>>>>

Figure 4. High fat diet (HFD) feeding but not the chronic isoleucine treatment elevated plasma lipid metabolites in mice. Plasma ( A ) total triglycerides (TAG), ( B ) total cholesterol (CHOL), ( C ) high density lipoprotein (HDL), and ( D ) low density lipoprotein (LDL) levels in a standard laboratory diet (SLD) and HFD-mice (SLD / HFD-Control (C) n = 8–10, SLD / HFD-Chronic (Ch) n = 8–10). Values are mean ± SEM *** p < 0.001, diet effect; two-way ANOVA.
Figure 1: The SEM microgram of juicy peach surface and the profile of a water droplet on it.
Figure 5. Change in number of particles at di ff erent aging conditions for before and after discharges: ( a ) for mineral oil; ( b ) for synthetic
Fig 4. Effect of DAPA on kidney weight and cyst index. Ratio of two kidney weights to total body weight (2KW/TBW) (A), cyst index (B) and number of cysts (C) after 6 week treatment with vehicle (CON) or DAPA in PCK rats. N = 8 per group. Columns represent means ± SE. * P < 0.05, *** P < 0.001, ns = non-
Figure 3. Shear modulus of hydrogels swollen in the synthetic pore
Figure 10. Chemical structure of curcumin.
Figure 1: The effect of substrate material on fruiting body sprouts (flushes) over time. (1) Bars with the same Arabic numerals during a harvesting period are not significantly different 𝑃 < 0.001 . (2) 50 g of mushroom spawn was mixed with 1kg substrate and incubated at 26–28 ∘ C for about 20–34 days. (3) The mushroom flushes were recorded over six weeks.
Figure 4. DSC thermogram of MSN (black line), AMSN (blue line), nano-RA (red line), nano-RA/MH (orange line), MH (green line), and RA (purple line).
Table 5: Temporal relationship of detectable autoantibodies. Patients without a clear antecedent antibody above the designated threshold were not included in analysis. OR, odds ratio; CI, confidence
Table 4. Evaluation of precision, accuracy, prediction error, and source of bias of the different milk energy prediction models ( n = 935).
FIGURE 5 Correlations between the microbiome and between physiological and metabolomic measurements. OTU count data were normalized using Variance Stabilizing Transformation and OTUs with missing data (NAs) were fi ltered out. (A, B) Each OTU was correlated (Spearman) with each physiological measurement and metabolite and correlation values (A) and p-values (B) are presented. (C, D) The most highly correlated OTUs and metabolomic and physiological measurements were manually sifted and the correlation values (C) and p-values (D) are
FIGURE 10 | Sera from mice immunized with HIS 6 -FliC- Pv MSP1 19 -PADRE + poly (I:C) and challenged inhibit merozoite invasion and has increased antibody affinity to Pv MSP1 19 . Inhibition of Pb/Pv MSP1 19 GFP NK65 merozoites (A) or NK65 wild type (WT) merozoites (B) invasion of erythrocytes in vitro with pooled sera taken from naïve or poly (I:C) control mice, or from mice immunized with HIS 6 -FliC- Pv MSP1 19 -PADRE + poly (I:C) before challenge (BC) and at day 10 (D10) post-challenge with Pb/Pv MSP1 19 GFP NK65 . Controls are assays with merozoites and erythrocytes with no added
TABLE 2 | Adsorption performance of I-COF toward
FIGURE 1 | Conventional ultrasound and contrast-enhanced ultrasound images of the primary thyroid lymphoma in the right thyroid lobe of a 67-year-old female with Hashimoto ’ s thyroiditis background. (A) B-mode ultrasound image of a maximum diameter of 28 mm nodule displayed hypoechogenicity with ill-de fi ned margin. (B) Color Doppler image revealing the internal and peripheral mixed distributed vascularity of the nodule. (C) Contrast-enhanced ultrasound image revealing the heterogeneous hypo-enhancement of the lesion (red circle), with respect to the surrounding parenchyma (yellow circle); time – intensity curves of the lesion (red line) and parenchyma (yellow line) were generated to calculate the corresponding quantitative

<<<<

» Work item: Please print the records above exactly from their first line. End with the line containing "Table 4. Evaluation", and include it.

» Solution to this problem:
Figure 4. High fat diet (HFD) feeding but not the chronic isoleucine treatment elevated plasma lipid metabolites in mice. Plasma ( A ) total triglycerides (TAG), ( B ) total cholesterol (CHOL), ( C ) high density lipoprotein (HDL), and ( D ) low density lipoprotein (LDL) levels in a standard laboratory diet (SLD) and HFD-mice (SLD / HFD-Control (C) n = 8–10, SLD / HFD-Chronic (Ch) n = 8–10). Values are mean ± SEM *** p < 0.001, diet effect; two-way ANOVA.
Figure 1: The SEM microgram of juicy peach surface and the profile of a water droplet on it.
Figure 5. Change in number of particles at di ff erent aging conditions for before and after discharges: ( a ) for mineral oil; ( b ) for synthetic
Fig 4. Effect of DAPA on kidney weight and cyst index. Ratio of two kidney weights to total body weight (2KW/TBW) (A), cyst index (B) and number of cysts (C) after 6 week treatment with vehicle (CON) or DAPA in PCK rats. N = 8 per group. Columns represent means ± SE. * P < 0.05, *** P < 0.001, ns = non-
Figure 3. Shear modulus of hydrogels swollen in the synthetic pore
Figure 10. Chemical structure of curcumin.
Figure 1: The effect of substrate material on fruiting body sprouts (flushes) over time. (1) Bars with the same Arabic numerals during a harvesting period are not significantly different 𝑃 < 0.001 . (2) 50 g of mushroom spawn was mixed with 1kg substrate and incubated at 26–28 ∘ C for about 20–34 days. (3) The mushroom flushes were recorded over six weeks.
Figure 4. DSC thermogram of MSN (black line), AMSN (blue line), nano-RA (red line), nano-RA/MH (orange line), MH (green line), and RA (purple line).
Table 5: Temporal relationship of detectable autoantibodies. Patients without a clear antecedent antibody above the designated threshold were not included in analysis. OR, odds ratio; CI, confidence
Table 4. Evaluation of precision, accuracy, prediction error, and source of bias of the different milk energy prediction models ( n = 935).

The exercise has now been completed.